Guidance for the Comprehensive Exam Committee
Approving the Research Question
The purpose of approving the research question is to ensure that the Committee is aware of the question prior to the student submitting their written exam. The Committee should assume that the proposed research question is scientifically distinct from the thesis work and novel enough that the written exam could be submitted as a new R03. The Committee may clarify with the CTS Academic Advisor or Research Mentor if there are questions. Although the Committee may be tempted to assist the student in designing the written exam, students should complete their exam independently. The Committee should grant their approval to the student by email. If the Committee rejects the question, they must provide reasons. The student should work with the CTS Academic Advisor to propose a different or revised question.
The Comprehensive Exam Committee will discuss the student’s performance immediately following the oral exam. The Committee will evaluate both the written and oral exam.

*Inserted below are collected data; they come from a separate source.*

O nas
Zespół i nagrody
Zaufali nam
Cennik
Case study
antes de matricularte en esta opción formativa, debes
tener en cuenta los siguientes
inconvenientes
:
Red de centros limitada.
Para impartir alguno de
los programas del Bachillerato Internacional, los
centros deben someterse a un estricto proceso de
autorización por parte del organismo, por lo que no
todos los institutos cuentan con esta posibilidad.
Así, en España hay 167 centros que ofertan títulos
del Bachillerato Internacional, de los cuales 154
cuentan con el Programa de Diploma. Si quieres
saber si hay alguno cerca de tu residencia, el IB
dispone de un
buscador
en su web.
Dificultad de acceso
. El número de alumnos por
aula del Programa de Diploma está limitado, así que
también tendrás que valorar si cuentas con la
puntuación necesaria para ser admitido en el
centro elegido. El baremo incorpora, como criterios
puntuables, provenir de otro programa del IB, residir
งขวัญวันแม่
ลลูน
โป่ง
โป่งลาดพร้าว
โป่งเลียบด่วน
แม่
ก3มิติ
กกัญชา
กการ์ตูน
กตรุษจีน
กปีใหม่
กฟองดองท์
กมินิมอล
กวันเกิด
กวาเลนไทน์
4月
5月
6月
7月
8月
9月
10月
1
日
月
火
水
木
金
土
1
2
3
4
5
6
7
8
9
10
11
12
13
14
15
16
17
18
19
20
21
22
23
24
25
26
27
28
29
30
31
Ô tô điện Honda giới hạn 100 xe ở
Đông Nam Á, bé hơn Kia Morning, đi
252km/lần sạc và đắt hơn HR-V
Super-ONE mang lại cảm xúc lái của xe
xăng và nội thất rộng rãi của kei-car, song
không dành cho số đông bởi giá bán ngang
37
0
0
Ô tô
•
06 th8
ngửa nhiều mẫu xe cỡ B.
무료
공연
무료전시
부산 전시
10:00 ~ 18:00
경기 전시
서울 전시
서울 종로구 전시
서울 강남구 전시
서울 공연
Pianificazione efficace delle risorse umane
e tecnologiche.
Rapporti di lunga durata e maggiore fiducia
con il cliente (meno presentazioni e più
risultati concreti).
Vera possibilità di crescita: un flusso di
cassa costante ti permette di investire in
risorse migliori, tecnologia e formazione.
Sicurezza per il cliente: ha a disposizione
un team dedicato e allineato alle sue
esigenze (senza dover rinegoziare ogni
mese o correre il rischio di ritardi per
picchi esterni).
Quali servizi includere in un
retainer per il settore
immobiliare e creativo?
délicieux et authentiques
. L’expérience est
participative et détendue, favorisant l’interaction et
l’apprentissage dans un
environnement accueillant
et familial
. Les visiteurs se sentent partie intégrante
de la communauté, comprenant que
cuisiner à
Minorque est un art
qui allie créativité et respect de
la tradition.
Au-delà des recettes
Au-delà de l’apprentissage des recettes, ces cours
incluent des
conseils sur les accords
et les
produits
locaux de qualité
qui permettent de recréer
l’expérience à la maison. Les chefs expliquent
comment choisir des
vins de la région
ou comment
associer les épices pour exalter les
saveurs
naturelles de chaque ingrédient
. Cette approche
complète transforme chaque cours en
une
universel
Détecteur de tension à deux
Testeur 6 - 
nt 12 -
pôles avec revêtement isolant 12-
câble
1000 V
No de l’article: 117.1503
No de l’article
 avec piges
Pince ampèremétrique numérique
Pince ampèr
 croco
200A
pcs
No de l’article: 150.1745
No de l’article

The Committee should consider, but is not limited to, the following questions in making their assessments:
Is the proposed research question FINER? Does it address the "so what" factor?
Is the proposed research consistent with the student’s stage of research development?
Is the student’s writing and discussion the research of high scientific quality?
How well did the student describe and/or answer questions related to the:
- research design, subjects, intervention (if applicable), and methods, including data collection and management
- analytic plan including plans for descriptive, basic and multivariate statistics and sample size requirements
- protection of human subjects including: Human Subjects Involvement and Characteristics, Sources of Materials, Potential Risks, Recruitment and Informed Consent, Protections against Risk, Potential Benefits of the Proposed Research, Importance of the Knowledge to be Gained, and Data and Safety Monitoring Plan
- potential limitations and threats to validity and any plans to address them
- translational or policy implications of the proposed research.
The exam grade outcomes are: Pass (no revisions), Provisional Pass (revisions required with defined time line), and Fail. If revisions are required, the Chair will solicit comments from the other panel members and communicate them in writing to the student. The Chair will work with the student on a reasonable process and timeline for the revisions. In most cases, the student should be offered at least 30 days to make revisions. The final results will be sent to the Academic Advisor and CTS Program Specialist who will forward to the Graduate College.